Prima di arrivare alla posizione della Chiesa e al contenuto dell’incontro che si è tenuto nei giorni scorsi, vale la pena ricordare che dal 1953 in Corea del Sud l’aborto è sempre stato considerato – in ogni sua forma e accezione – un vero e proprio reato penale: a cambiare le carte in tavola ci ha pensato la Corte costituzionale nel 2019, definendo la legge incostituzionale e chiedendo all’allora governo di legiferare sull’aborto entro un anno.
Tuttavia, un anno dopo la cornice normativa per l’aborto in Corea del Sud non è stata formulata e il reato penale è decaduto ufficialmente: per arrivare alla prima proposta si è dovuto attendere fino a quest’anno e al disegno di legge del quale stiamo parlando, in discussione proprio in queste settimane e che dovrebbe essere approvato – ferma restando la necessaria maggioranza dei rappresentati politici – nell’arco dei prossimi mesi.
Le critiche della Chiesa alla legge sull’aborto in Corea del Sud: “Si ascolti e aiuti la società civile”
Complessivamente, il disegno di legge renderebbe l’aborto una procedura prevista nei parametri del servizio sanitario della Corea del Sud senza alcun riferimento alla possibilità di effettuarlo farmacologicamente tramite le pillole “del giorno dopo” o dei “tre giorni dopo”; mentre al di là del parare positivo da una buona parte della società coreana, aspre critiche al disegno di legge sono arrivate – appunto – dalla Chiesa.
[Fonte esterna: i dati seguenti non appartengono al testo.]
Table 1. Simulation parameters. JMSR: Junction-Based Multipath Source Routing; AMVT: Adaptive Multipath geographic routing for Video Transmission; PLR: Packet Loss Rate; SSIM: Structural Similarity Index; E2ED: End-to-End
Durante l’incontro con i rappresentati del partito democratico della Corea del Sud, il vescovo Pius Moon Chang-woo ha presentato un documento nel quale sacerdoti e medici lamentano il fatto che la legge rischia di aprire indiscriminatamente e illimitatamente all’aborto, oltre a temere un futuro in cui si potranno comprare i farmaci abortivi in qualsiasi farmacia della Corea del Sud: la richiesta della Chiesa è che si apra un dialogo con la società civile.
L’idea della Chiesa in Corea del Sud, infatti, è che si potrebbero trovare soluzioni alle cause profonde che spingono le donne a preferire l’aborto alla prosecuzione della gravidanza, arrivando a leggi che supportino la loro maternità anche – e forse soprattutto – nel caso in cui siano single e in condizioni economiche sfavorevoli.